The Nordic Center wasn’t yet open for the season so there were no crowds. A few sledders played in the parking lot, a couple walked their dog along the Forest Service Road. The facilities guys were outside the ski rental chalet but the place was not open for business. It was striking to see all this quiet when just a few miles west, the alpine ski slopes at Stevens Pass were packed, the parking lot full of ski busses.
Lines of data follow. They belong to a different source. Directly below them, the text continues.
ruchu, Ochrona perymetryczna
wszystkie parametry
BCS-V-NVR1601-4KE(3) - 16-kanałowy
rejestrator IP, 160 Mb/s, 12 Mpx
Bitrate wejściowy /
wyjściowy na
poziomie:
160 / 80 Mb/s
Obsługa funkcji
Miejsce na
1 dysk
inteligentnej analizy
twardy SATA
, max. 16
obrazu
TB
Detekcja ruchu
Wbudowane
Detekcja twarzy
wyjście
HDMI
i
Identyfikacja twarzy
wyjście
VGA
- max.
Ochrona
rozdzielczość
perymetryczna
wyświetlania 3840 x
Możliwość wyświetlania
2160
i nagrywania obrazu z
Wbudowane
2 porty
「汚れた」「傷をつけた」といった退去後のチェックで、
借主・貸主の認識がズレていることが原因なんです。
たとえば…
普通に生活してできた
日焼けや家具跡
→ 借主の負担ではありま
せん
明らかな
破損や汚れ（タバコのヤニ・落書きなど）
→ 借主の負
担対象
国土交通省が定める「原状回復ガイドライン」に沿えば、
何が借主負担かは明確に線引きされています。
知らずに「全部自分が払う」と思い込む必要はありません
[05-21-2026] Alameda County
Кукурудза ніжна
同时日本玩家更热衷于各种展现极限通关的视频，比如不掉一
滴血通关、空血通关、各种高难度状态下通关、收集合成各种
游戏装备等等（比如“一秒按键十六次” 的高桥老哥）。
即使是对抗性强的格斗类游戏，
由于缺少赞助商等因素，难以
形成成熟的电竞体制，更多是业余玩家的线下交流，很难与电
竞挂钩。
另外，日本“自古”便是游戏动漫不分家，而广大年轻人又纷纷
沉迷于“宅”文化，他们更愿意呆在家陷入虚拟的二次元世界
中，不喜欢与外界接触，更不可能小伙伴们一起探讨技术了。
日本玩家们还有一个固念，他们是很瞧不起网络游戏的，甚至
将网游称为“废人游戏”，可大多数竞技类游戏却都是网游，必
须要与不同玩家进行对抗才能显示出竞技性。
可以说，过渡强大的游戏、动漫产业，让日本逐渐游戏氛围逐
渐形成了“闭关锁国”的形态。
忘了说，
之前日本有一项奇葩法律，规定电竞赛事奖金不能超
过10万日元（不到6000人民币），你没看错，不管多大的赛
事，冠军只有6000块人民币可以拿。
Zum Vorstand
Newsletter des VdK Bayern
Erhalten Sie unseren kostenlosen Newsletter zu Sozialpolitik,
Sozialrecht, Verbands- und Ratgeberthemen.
Bundled up and strapped in to snowshoes, we headed up the hill, parallel to the creek. The snow was falling, but it was a nice dry snow and we were protected by the huge hemlock and spruce trees. There were pretty views of the creek below, big white pillows of snow piled up on the stones and logs that lay across the water. Pale green moss sparkled with snow and ice crystals, decorating the trees in strings of tiny bottle glass beads. We walked up.

I stuffed my poles back in to my pack, finding them not much use on the narrow trail. We crossed under the noisy power lines, shuffled about for a few minutes finding the trail’s continuation and then, more up. Up. Up. It wasn’t your brutal steep climb, just a continuous grade. After about an hour the trail flattened out somewhat. In places, it seemed like we were walking in the river bed, but the snow was deep and compact enough that the boots stayed dry. This was my favorite part of the trail - it was so quiet here. The trees had opened up a little - they were bigger but let more sky and snow in, and with the altitude gain the snowflakes had gone from dust to big flakes that sat on your hand for a minute before disappearing.

We passed a marker saying we were entering the National Forest. A few yards further up the hill, we stopped for a snack. Erin had hot cocoa in her thermos (yum!). My granola bar had frozen in my pack - I hadn’t realized it was that cold. We were sure we’d gone the distance, but still, no lake. We decided to go up a little bit more to see if there was an obvious saddle. The trail turned brutally steep here and after a difficult climb, we opted to turn back.

While certainly I’d have liked to see the lake, Erin had chores to do, I had dinner plans, and there were two hours between us and Seattle. We both were feeling very satisfied and accomplished, lake or no lake. After all, we’d done exactly what we’d set out to do: go snowshoeing! The big trees of the Pacific Northwest decorated in frost and snow, the sparkling noise of the river, the moss jewelry hanging on the branches, a flawless snow, and no wind. What a perfect day.

After driving back across the pass, I stopped the car at a gas station/convenience market. Ravenous, I plowed through a tupperware container of Thanksgiving leftovers. Erin made short work of a burrito. I was home with time for shower and a short nap before heading out to dinner. This morning I’m sore in places I’d forgotten I had, but I’m also really happy. Winter is coming and soon I’ll be in a snowy playground. I can’t wait for days like yesterday to be a dime a dozen.

Gear note: A few weeks back I got a pair of MSR Denali snowshoes on loan. The frame isn’t the tube frame you often see on most snowshoes, it’s more like a cookie cutter with teeth in it. I can’t say if these things offer good floatation; our snow just wasn’t that deep. I can say, however, that I got in and out of the bindings in a snap and that the traction is excellent. I felt like a cat climbing a tree on the steep part of our hike.